SUPPLIED TEXT:
▶

2003-08-27 23:26:31

by Marcelo Tosatti

[permalink] [raw]
Subject: Re: 2.4.22pre8 hangs too (Re: 2.4.21-jam1 solid hangs)


Ville,

Which kernel doesnt hang on your box? 2.4 something ? 2.2?


2003-08-28 06:10:21

by Ville Herva

[permalink] [raw]
Subject: Re: 2.4.22pre8 hangs too (Re: 2.4.21-jam1 solid hangs)

On Wed, Aug 27, 2003 at 08:22:07PM -0300, you [Marcelo Tosatti] wrote:
>
> Ville,
>
> Which kernel doesnt hang on your box? 2.4 something ?

2.4.20pre7 ran for over 9 months before it suddenly begun locking up (I
_suppose_ it could just mean the bug/problem is hard to trigger.) Nothing
had been changed: the box had been up for that nine month period, and the
same oracle dump cron job had been running each night.

Earlier 2.4's had too many problems with aic7xxx (crashes and so on), so I
can't comment on them.

After 2.4.20pre7, I tried 2.4.21-jam1 (based on -aa patchset) and
2.4.22-pre8. I also tried compiling 2.4.21-jam1 with gcc-3.2.1 instead of
2.96. All of those locked up eventually, sometimes within a day from
reboot, some times it takes weeks. At one point, 2.4.21-jam1 seemed to
reliably lock up when compiling kernel, but it no longer happens no matter
how hard I try. Usually the lock up happens during nightly oracle backup
dump.

> 2.2?

2.2.22 and 2.2.22-secure1 never locked up, but I didn't run them for more
than a couple of months.

I realize I should try to change all pieces of hardware one at the time and
try various different kernels, but it all seem tedious and shooting in the
dark: the lock up can take weeks to trigger. I would love to get some kind
of lead or theory on what causes the problem before resorting to brute force
search.

I think I'll try 2.4.22-final + a kernel debugger next. Or is there a better
way of getting information on hard lock ups than kdb? (Tried nmi watchdog
and sysrq already).


-- v --

[email protected]

◀

SUPPLIED ENTRIES:
▶

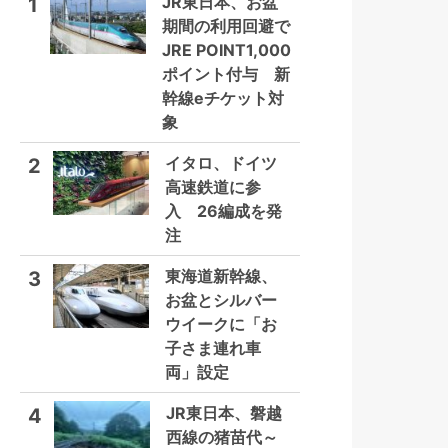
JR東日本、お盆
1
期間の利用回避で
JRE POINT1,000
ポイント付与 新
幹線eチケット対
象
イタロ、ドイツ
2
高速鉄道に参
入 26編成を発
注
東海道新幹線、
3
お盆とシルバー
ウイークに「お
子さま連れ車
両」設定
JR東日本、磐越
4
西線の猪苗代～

◀
▶

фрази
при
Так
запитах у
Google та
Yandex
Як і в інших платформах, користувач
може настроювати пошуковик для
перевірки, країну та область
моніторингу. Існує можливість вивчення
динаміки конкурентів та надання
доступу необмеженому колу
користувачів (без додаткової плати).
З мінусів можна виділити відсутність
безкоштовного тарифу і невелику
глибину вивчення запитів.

◀

DESCRIPTION OF THE TASK: Reproduce the part of the kernel lock-up thread that opens with the words containing "2003-08-27 23:26:31" and closes with "something ? 2.2?". The rows are separate material, unrelated to the kernel lock-up thread.

RESPONSE BELOW:
2003-08-27 23:26:31

by Marcelo Tosatti

[permalink] [raw]
Subject: Re: 2.4.22pre8 hangs too (Re: 2.4.21-jam1 solid hangs)


Ville,

Which kernel doesnt hang on your box? 2.4 something ? 2.2?